Biliary Atresia – emerging diagnostic and therapy opportunities
Urban Lendahl,
Vincent C.H. Lui,
Patrick H.Y. Chung,
Paul K.H. Tam
Affiliations
Urban Lendahl
Department of Cell and Molecular Biology, Karolinska Institutet, Stockholm, Sweden; Dr. Li Dak-Sum Research Centre, the University of Hong Kong, Hong Kong; CORRESPONDING AUTHORS: Paul KH Tam, Division of Paediatric Surgery, Department of Surgery, The University of Hong Kong, Queen Mary Hospital, 102 Pokfulam Road, Hong Kong, Tel: (852) 2255 4850; Fax: (852) 2817 3155
Vincent C.H. Lui
Dr. Li Dak-Sum Research Centre, the University of Hong Kong, Hong Kong; Department of Surgery, Li Ka Shing Faculty of Medicine, the University of Hong Kong, Hong Kong
Patrick H.Y. Chung
Department of Surgery, Li Ka Shing Faculty of Medicine, the University of Hong Kong, Hong Kong; Department of Surgery, University of Hong Kong-Shenzhen Hospital, Shenzhen, Guangdong, China
Paul K.H. Tam
Dr. Li Dak-Sum Research Centre, the University of Hong Kong, Hong Kong; Department of Surgery, Li Ka Shing Faculty of Medicine, the University of Hong Kong, Hong Kong; Department of Surgery, University of Hong Kong-Shenzhen Hospital, Shenzhen, Guangdong, China; CORRESPONDING AUTHORS: Paul KH Tam, Division of Paediatric Surgery, Department of Surgery, The University of Hong Kong, Queen Mary Hospital, 102 Pokfulam Road, Hong Kong, Tel: (852) 2255 4850; Fax: (852) 2817 3155
Biliary Atresia is a devastating pediatric cholangiopathy affecting the bile ducts of the liver.
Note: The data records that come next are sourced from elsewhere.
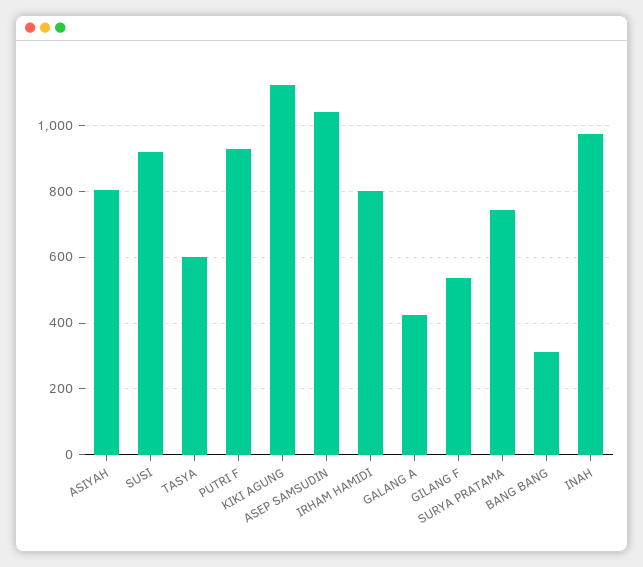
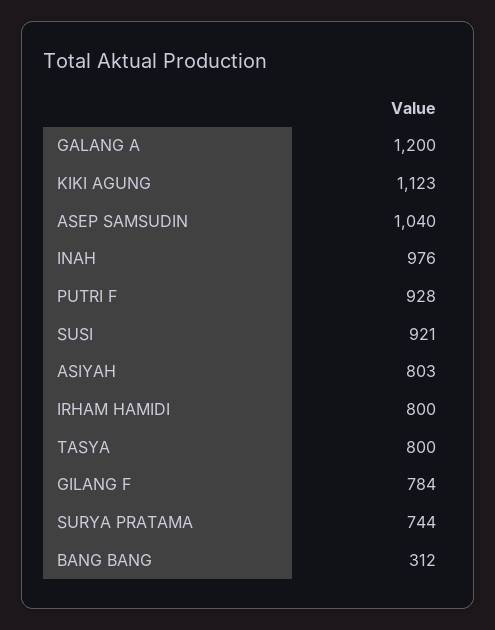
TASYA: 600 -> 800
GALANG A: 420 -> 1200
GILANG F: 540 -> 784

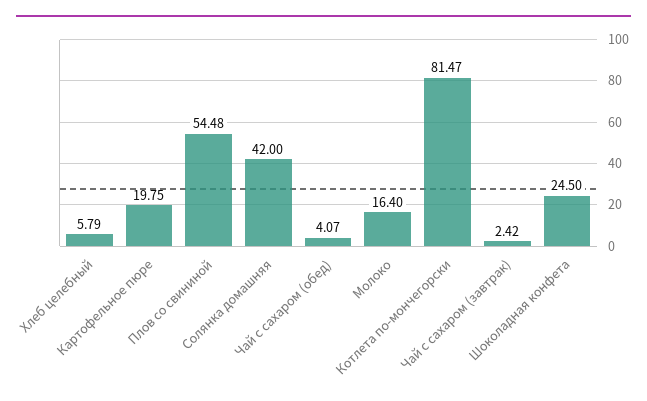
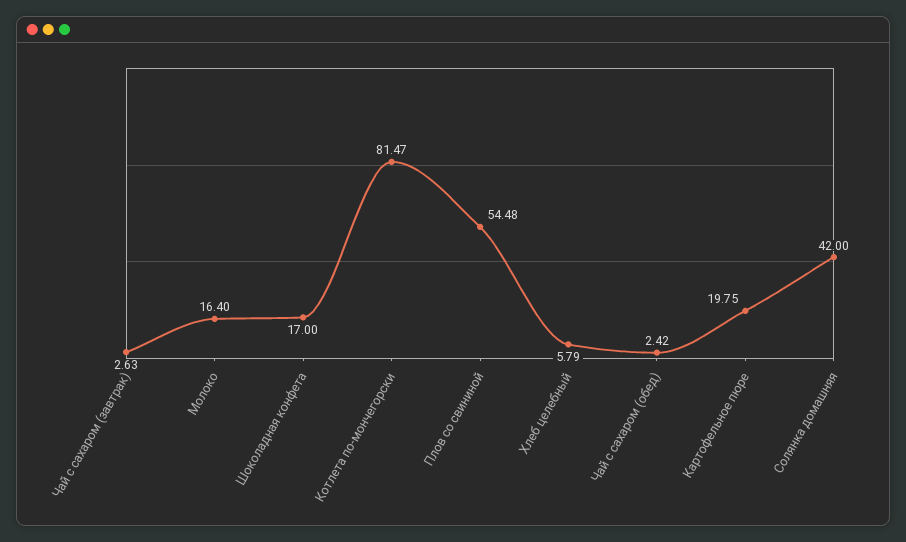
Чай с сахаром (обед): 4.07 -> 2.42
Чай с сахаром (завтрак): 2.42 -> 2.63
Шоколадная конфета: 24.5 -> 17

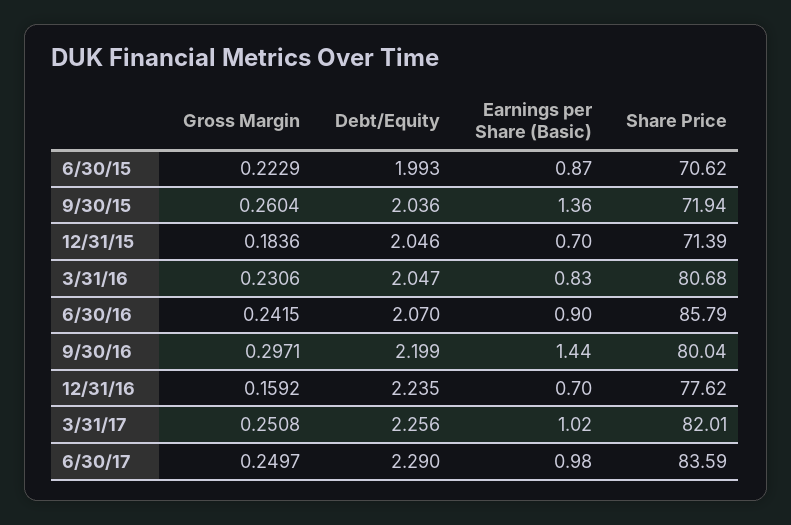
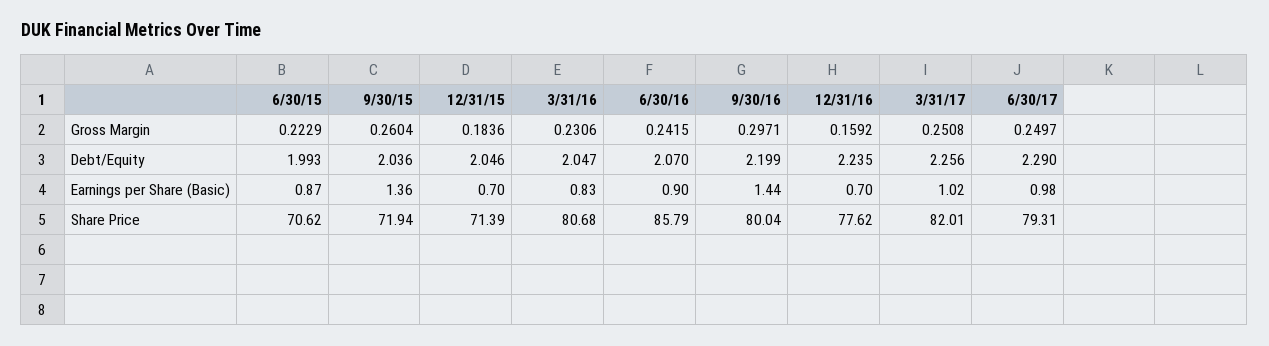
Share Price, 6/30/17: 83.59 -> 79.31

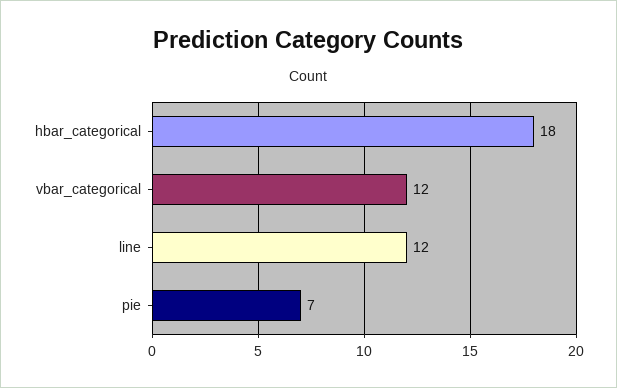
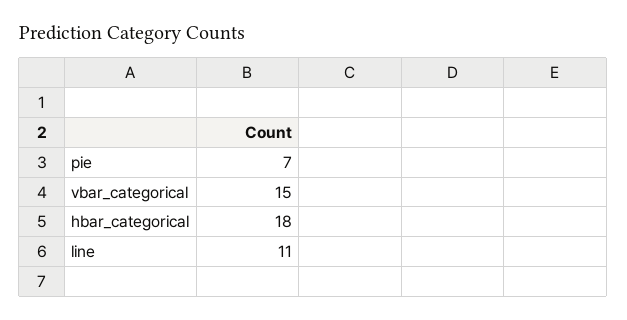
vbar_categorical: 12 -> 15
line: 12 -> 11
In this review, we describe recent progress in the understanding of liver development with a focus on cholangiocyte differentiation and how use of technical platforms, including rodent, zebrafish and organoid models, advances our understanding of Biliary Atresia. This is followed by a description of potential pathomechanisms, such as autoimmune responses, inflammation, disturbed apical-basal cell polarity, primary cilia dysfunction as well as beta-amyloid accumulation. Finally, we describe current and emerging diagnostic opportunities and recent translation breakthroughs for Biliary Atresia in the area of emerging therapy development, including immunomodulation and organoid-based systems for liver and bile duct repair.